[Task prompt]
How many lines in the records below contain the word "Left"? State only that number.

(Skeletal landmark data)
-*-

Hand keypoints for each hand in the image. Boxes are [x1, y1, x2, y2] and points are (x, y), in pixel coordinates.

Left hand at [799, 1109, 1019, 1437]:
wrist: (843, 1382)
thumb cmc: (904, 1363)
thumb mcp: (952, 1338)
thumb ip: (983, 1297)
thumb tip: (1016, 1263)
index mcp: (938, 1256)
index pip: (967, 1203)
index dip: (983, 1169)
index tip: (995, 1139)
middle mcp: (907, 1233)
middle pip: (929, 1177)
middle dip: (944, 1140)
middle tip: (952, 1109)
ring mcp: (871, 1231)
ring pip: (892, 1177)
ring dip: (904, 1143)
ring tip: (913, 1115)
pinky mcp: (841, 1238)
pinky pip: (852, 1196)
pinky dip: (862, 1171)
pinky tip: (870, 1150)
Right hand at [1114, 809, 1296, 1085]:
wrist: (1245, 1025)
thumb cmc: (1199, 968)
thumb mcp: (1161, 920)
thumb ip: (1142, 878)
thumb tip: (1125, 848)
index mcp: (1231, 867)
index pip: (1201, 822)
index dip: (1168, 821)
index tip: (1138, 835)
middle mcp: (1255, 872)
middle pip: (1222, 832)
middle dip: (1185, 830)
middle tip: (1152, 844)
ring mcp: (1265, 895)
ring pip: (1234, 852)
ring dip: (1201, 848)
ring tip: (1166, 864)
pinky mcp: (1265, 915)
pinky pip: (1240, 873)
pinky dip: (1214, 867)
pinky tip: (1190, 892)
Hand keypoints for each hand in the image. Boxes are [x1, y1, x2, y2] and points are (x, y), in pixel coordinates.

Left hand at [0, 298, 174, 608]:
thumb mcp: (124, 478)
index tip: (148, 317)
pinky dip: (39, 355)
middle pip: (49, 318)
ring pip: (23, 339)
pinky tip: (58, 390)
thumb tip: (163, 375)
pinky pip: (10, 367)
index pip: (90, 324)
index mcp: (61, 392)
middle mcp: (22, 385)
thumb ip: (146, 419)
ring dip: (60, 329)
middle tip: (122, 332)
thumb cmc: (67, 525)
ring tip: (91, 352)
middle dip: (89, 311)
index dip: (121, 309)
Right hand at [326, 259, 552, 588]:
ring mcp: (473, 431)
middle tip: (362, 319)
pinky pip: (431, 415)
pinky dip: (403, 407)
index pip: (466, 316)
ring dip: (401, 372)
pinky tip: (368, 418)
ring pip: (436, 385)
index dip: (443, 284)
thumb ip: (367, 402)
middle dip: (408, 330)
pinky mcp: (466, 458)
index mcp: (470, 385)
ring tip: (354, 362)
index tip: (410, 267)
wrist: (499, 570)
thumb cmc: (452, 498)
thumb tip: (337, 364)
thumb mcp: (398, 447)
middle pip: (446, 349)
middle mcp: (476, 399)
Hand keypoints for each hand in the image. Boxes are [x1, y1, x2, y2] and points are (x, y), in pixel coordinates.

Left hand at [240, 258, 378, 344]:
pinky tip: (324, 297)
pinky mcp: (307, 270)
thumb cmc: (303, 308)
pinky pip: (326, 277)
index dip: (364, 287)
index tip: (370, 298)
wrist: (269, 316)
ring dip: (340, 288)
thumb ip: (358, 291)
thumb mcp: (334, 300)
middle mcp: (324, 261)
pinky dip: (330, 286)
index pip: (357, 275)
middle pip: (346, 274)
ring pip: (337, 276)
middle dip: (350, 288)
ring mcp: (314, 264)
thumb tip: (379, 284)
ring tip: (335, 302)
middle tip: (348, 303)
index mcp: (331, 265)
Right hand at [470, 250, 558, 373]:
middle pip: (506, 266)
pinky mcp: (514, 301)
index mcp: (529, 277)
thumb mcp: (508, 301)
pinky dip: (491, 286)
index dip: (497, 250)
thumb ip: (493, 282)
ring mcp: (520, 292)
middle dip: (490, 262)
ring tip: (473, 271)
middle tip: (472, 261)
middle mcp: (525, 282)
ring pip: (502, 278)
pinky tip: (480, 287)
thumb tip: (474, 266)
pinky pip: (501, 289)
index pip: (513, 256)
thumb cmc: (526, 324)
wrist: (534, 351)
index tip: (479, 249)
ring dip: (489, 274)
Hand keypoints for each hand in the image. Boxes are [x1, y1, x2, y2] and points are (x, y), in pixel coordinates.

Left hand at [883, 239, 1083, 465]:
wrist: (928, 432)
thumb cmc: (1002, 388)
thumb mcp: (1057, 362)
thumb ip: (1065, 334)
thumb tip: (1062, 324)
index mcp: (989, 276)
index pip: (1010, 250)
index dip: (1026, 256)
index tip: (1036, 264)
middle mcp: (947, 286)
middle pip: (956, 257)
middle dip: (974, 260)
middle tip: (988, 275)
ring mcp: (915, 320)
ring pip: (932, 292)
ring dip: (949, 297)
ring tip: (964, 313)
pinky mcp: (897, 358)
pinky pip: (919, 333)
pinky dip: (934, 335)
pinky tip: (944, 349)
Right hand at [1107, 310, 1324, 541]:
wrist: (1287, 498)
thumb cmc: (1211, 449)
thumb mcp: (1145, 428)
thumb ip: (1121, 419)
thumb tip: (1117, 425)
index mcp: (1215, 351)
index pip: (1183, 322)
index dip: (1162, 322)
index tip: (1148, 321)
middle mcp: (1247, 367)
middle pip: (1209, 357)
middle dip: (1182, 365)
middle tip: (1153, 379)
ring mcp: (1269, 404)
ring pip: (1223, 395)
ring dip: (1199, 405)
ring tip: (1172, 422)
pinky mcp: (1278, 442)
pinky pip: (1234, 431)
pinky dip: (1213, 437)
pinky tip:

-*-

[Solution for this task]
4